Prime Minister John Howard yesterday apologized to Australia's Vietnam War veterans for the lack of respect they were shown for serving in the conflict.
Speaking at a ceremony commemorating the 40th anniversary of one of the deadliest battles involving Australians in Vietnam, Howard said Australia was slow to recognize the psychological strain that many veterans suffered after serving in the war, which was highly unpopular at the time.
"We're very conscious of the lingering impact of that psychological strain," Howard said a the Vietnam War memorial in Canberra.
Australia was "not as grateful and respectful as it should have been 40 years ago," he said.
"Let me say to all of you ... that your nation honors you, your nation respects you and your nation thanks you for your courage and your commitment," he said.

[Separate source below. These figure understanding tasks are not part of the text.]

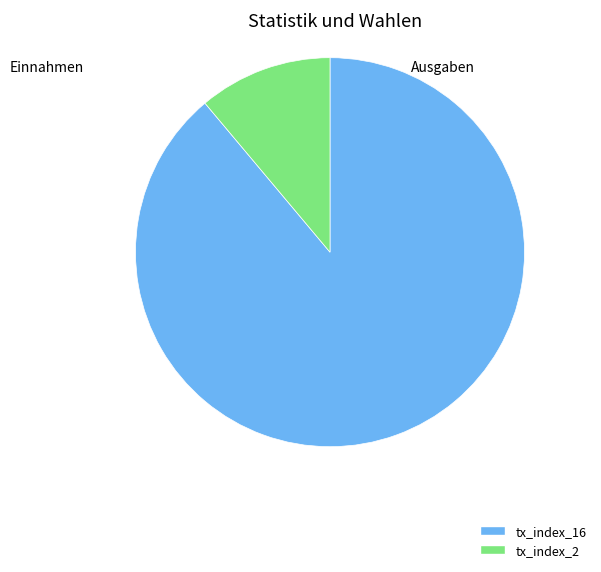

Which category has the biggest portion of the pie?

tx_index_16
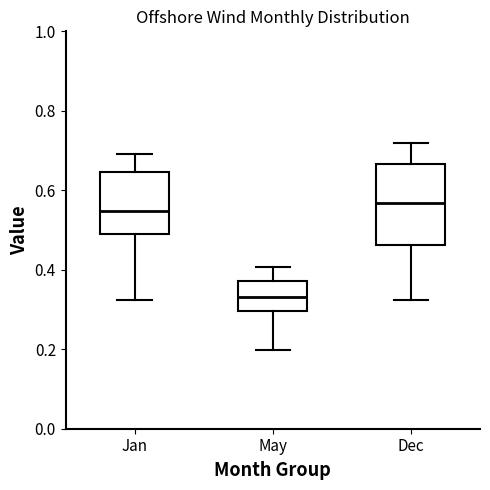

Reading left to right, transcribe this box plot: for each box, give where its median line is, the range the box spans, and where its two whiskers end, as read against the y-axis. The values are not printed on the chart, so give them approximately, as read against the axis.

Jan: median 0.54, box 0.48 to 0.64, whiskers 0.32 to 0.70
May: median 0.34, box 0.30 to 0.38, whiskers 0.20 to 0.40
Dec: median 0.56, box 0.46 to 0.66, whiskers 0.32 to 0.72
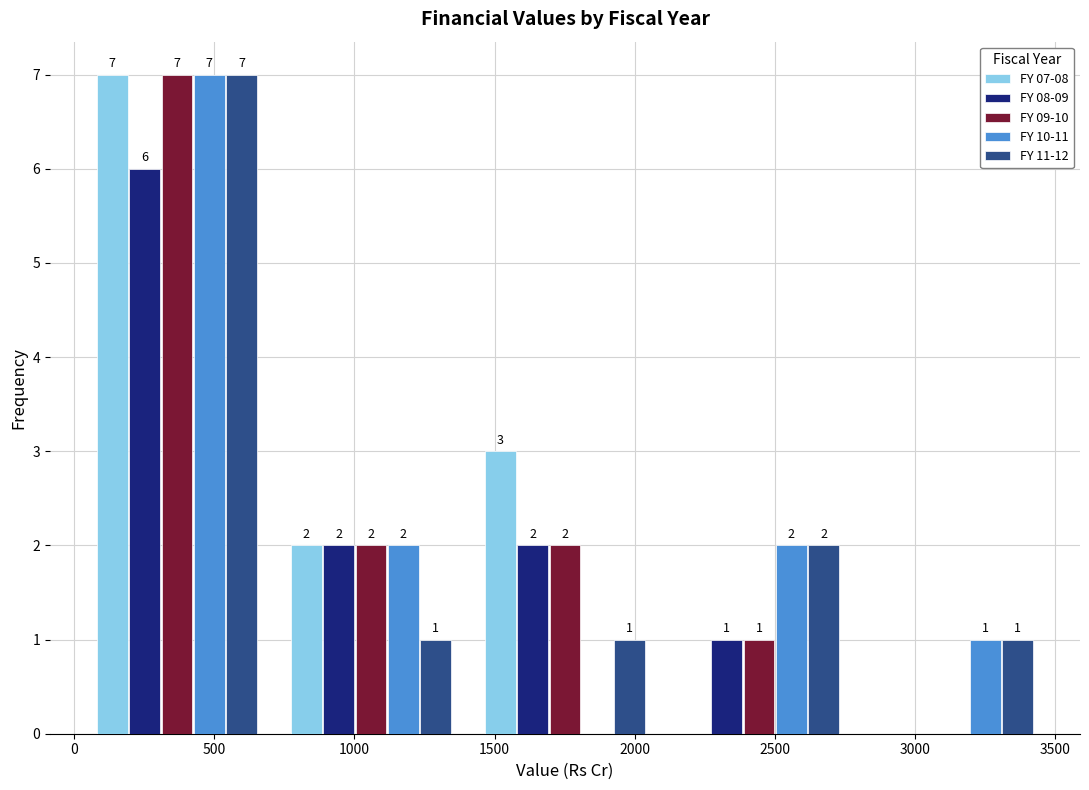

In the FY 09-10 series, which range on the x-axis has the tallest bar?

0 to 700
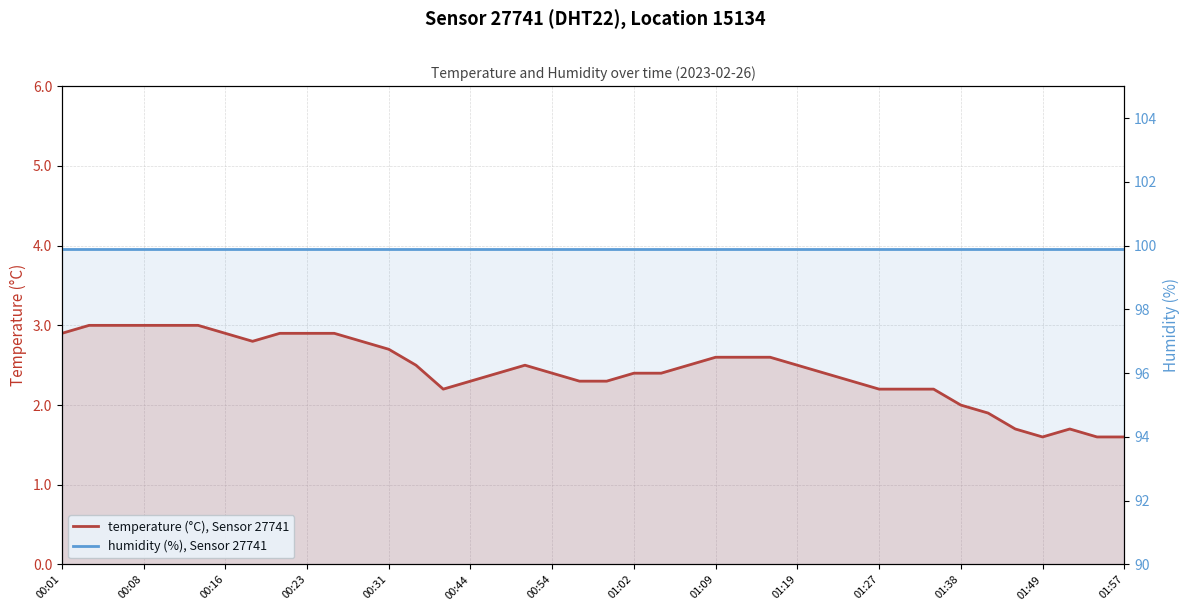

What is the minimum value shown in the chart?

1.6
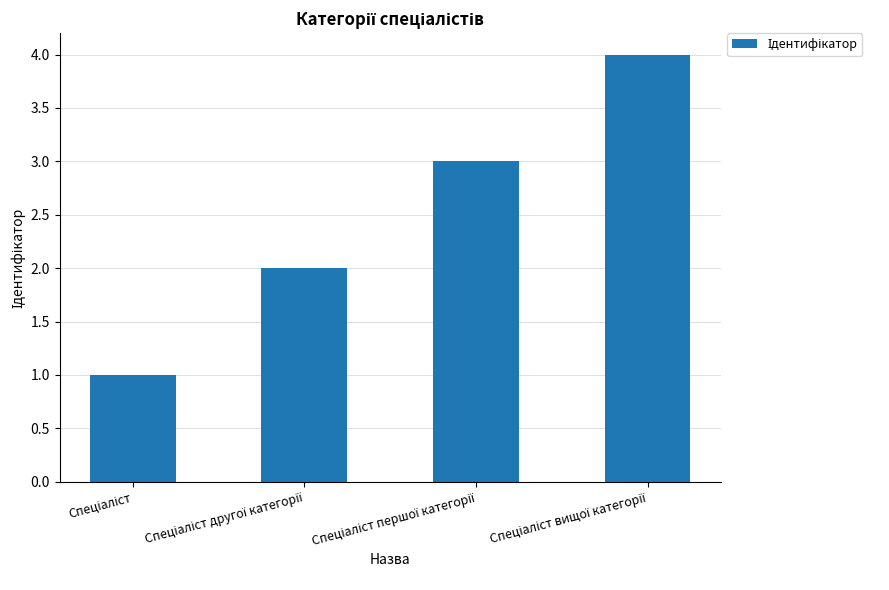

What is the maximum value shown in the chart?

4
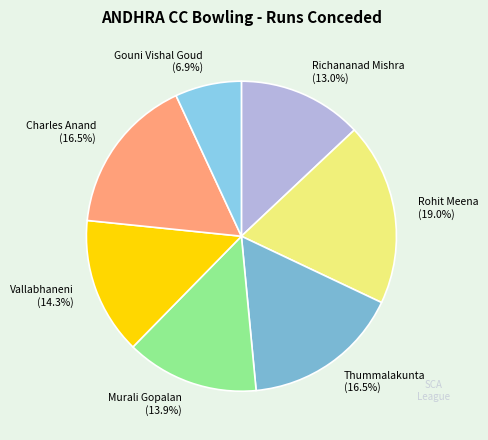

Is it true that Gouni Vishal Goud is 12% of the pie?

False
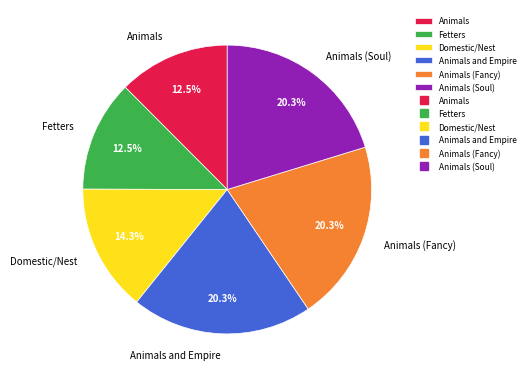

What percentage do Fetters and Animals together represent?

25.0%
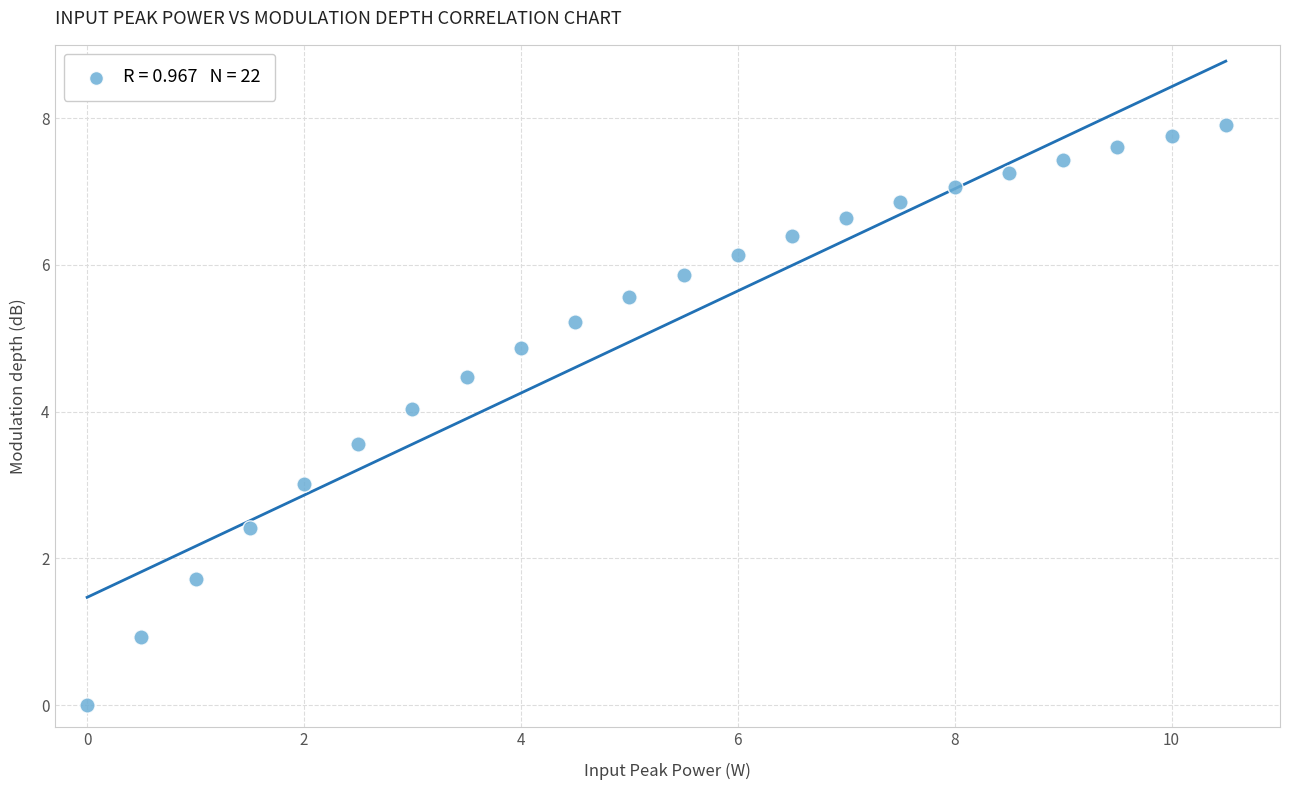

What is the range of Y values (max minus min)?

7.9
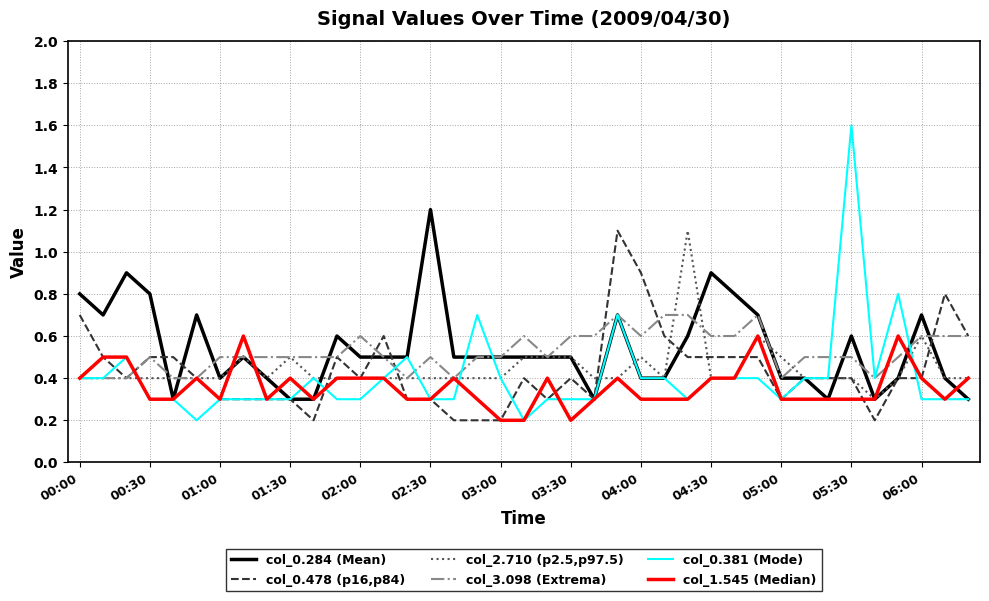

What is the minimum value shown in the chart?

0.2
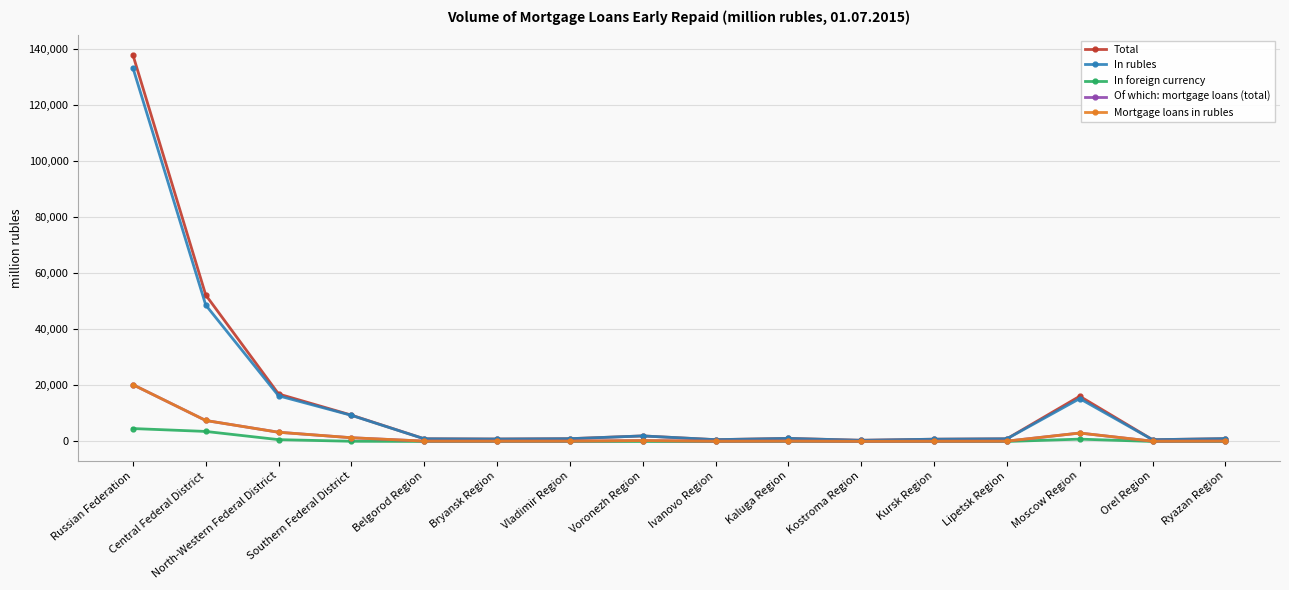

Which series has the widest spread of values?

Total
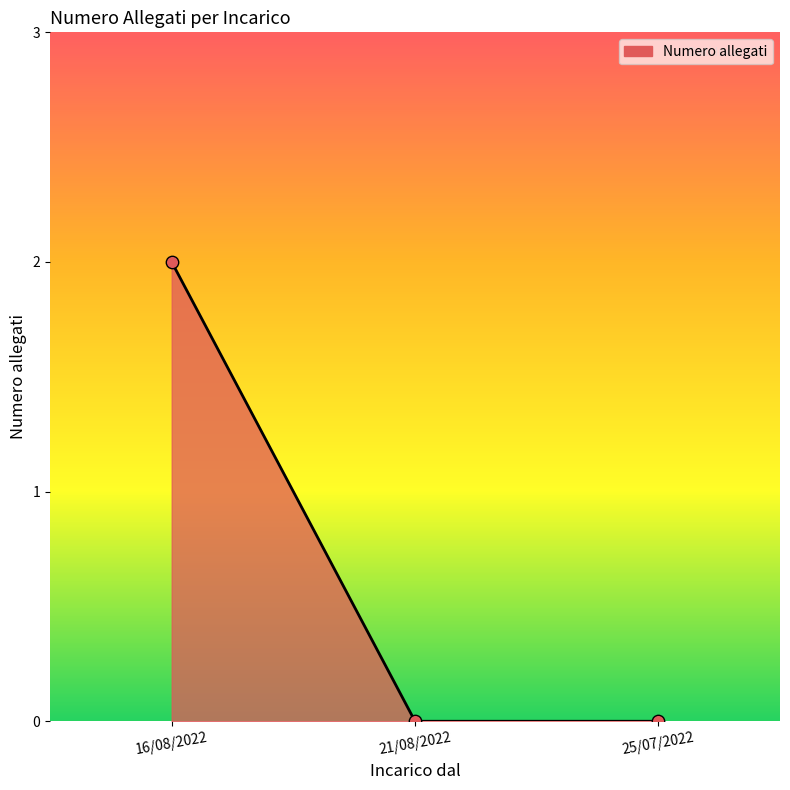

Between 16/08/2022 and 21/08/2022, which is larger?

16/08/2022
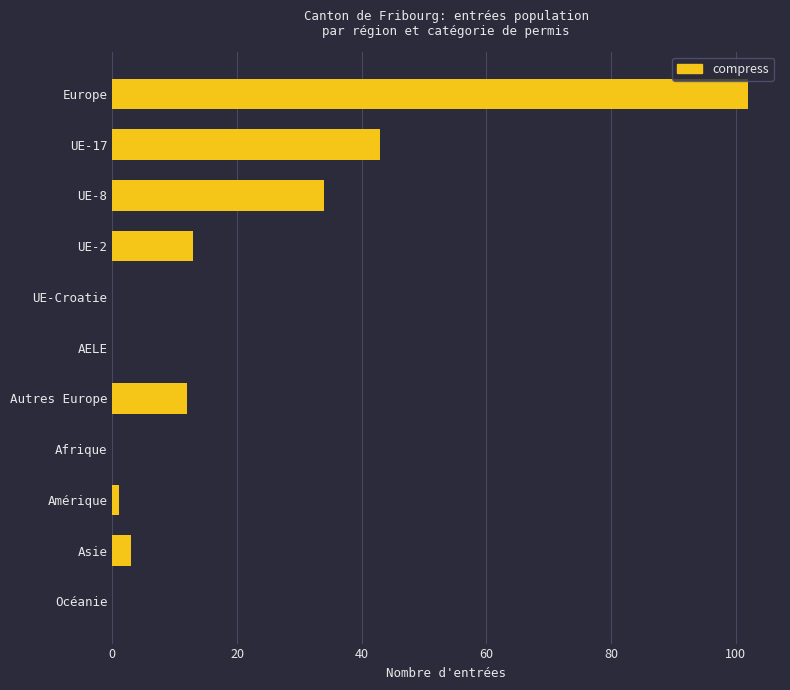

Between Europe and Asie, which is larger?

Europe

On Thursday, Howard told parliament that Australia had failed to support its Vietnam veterans.
"They are owed our apology and our regrets for that failure," he said. "The very least we can do on this 40th anniversary is to acknowledge that fact."
Commemoration ceremonies were held across Australia yesterday to mark four decades since the battle of Long Tan, when a group of 108 Australian forces fought against some 2,500 enemy forces in a rubber plantation near a village of that name.
Eighteen Australians died and at least two dozen more were wounded at Long Tan, one of the bloodiest battles in Australia's decade-long involvement in Vietnam. More than 500 Australians were killed in the conflict.
Howard said the 59,000 Australians who served in the conflict had not received the recognition they deserved on their return.
The former head of Australia's defense force, General Peter Cosgrove, echoed Howard's sentiment yesterday, saying on the Nine television network that many returning veterans were "not only ignored but actually vilified."